Gerold Späth's three central works are thematically connected: "Unschlecht" (1970), "Balzapf oder als ich auftauchte" (1977) and "Barbarswila" (1988), in which Rapperswil gave model to the fictitious localities Spiessbünzen, Molchgüllen and Barbarswila, the satirical depictions of a typical Swiss small-town. A new narrative form was introduced with Commedia (1980), in a certain way basing on Dante's Inferno, for which Späth was awarded with the German book prize Alfred-Döblin-Preis. Späth's literally cosmos is characterized by love, lust and vices, and a propensity to the blazing sensuality and baroque awareness of the transience of everything earthly. He dominates all the stops by the comical and humorous to the tragic. Tales of Späth's home town of Rapperswil and the region around Zürichsee form a central motif of his work.

The Swiss films Der Landvogt von Greifensee (1979) and Völlerei oder Inselfest (1980) base on Gerold Späth's novels.

Gerold Späth's novels and short stories were translated in various languages, inter alia by Alice Ceresa the Italian-language edition of the novel "Unschlecht" (Italian: L'incredibile storia di Johann il Buono) in 1977.

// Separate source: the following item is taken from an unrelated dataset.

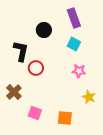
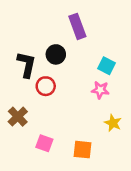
purple rectangle: (74, 18) -> (77, 26), moved
black circle: (44, 30) -> (56, 54), moved
cyan square: (74, 44) -> (107, 66), moved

Gerold Späth's self-image as author is palpable to his organ builder family, as he told on occasion of a dramatic reading: it's important that an organ will still be in 200 years a good organ. This results in a great care in writing, which he ironically called team inability. He wants no lecturer, independence in writing is the most important. Also of great importance to his literary works are the different residences – Rapperswil, Ireland and Italy – life abroad is deteriorating views of Switzerland. Anyway, Switzerland and his childhood in Rapperswil, which Gerold Späth compares with Mark Twain's Tom Sawyer and Huckleberry Finn, as he grew up with the so-called Seebuebedütsch (Zürichsee children language, meaning also 'wild') and to write on the people's mouth. His 'staff' is reduced to four family members, among them his wife Christine Lötscher.

== Work ==

=== Books (excerpt) ===
- 1979: Unschlecht. Arche, Zürich 1970, ASIN B002PDE5W4.
- 1979: Commedia. Fischer, Berlin 1980, ISBN 978-3100774026.
- 1991: Stilles Gelände am See. Suhrkamp, Berlin 1991, ISBN 978-3518403730.
- 2013: Drei Vögel im Rosenbusch. Eine Erzählung. Lenos, Basel 2013, ASIN B00J7KDOM0.

== Poems (excerpt) ==
- 2005: Hebed Sorg. In: Ufnau – Insel der Stille, Rapperswil 2005.

== Filmographie ==
- 1980: Völlerei oder Inselfest (Todsünde 4)
- 1979: The Bailiff of Greifensee (Der Landvogt von Greifensee)

== Awards ==
- 1970: Award of Conrad Ferdinand Meyer-Stiftung
- 1970: Werkjahr der Stadt Zürich
- 1972: Werkjahr Pro Helvetia (as well in 1991 and 1997)
- 1973: Werkjahr Stiftung Schweizerische Landesausstellung
- 1975: Werkjahr Kanton Zürich
- 1977: Anerkennungsgabe der Stadt Zürich (and in 1984)
- 1979: Anerkennungsgabe Kanton St. Gallen
- 1979: Alfred-Döblin-Preis for Commedia
- 1980: DAAD-Stipendiat in Berlin
- 1980/1981: Istituto Svizzero Roma scholarship
- 1983: Award of Schweizerische Schillerstiftung (and in 1992)
- 1983: Premio stampa internazionale della città di Roma
- 1984: Georg Mackensen-Literaturpreis
- 1987: Hörspielpreis Stiftung "Radio Basel"
- 1990: Preis für Schweizer Theatermacher
- 2001: Ehrengabe der Stadt Zürich
- 2004: Werkbeitrag Pro Helvetia

== Literature ==
- Charlotte E. Aske: Gerold Späth und die Rapperswiler Texte. Untersuchungen zu Intertextualität und kultureller Identität. Lang, Bern 2002, ISBN 3-906767-45-0.
- Klaus Isele, Franz Loquai (Hrsg.): Gerold Späth. Edition Isele, Eggingen 1993, ISBN 3-925016-98-8.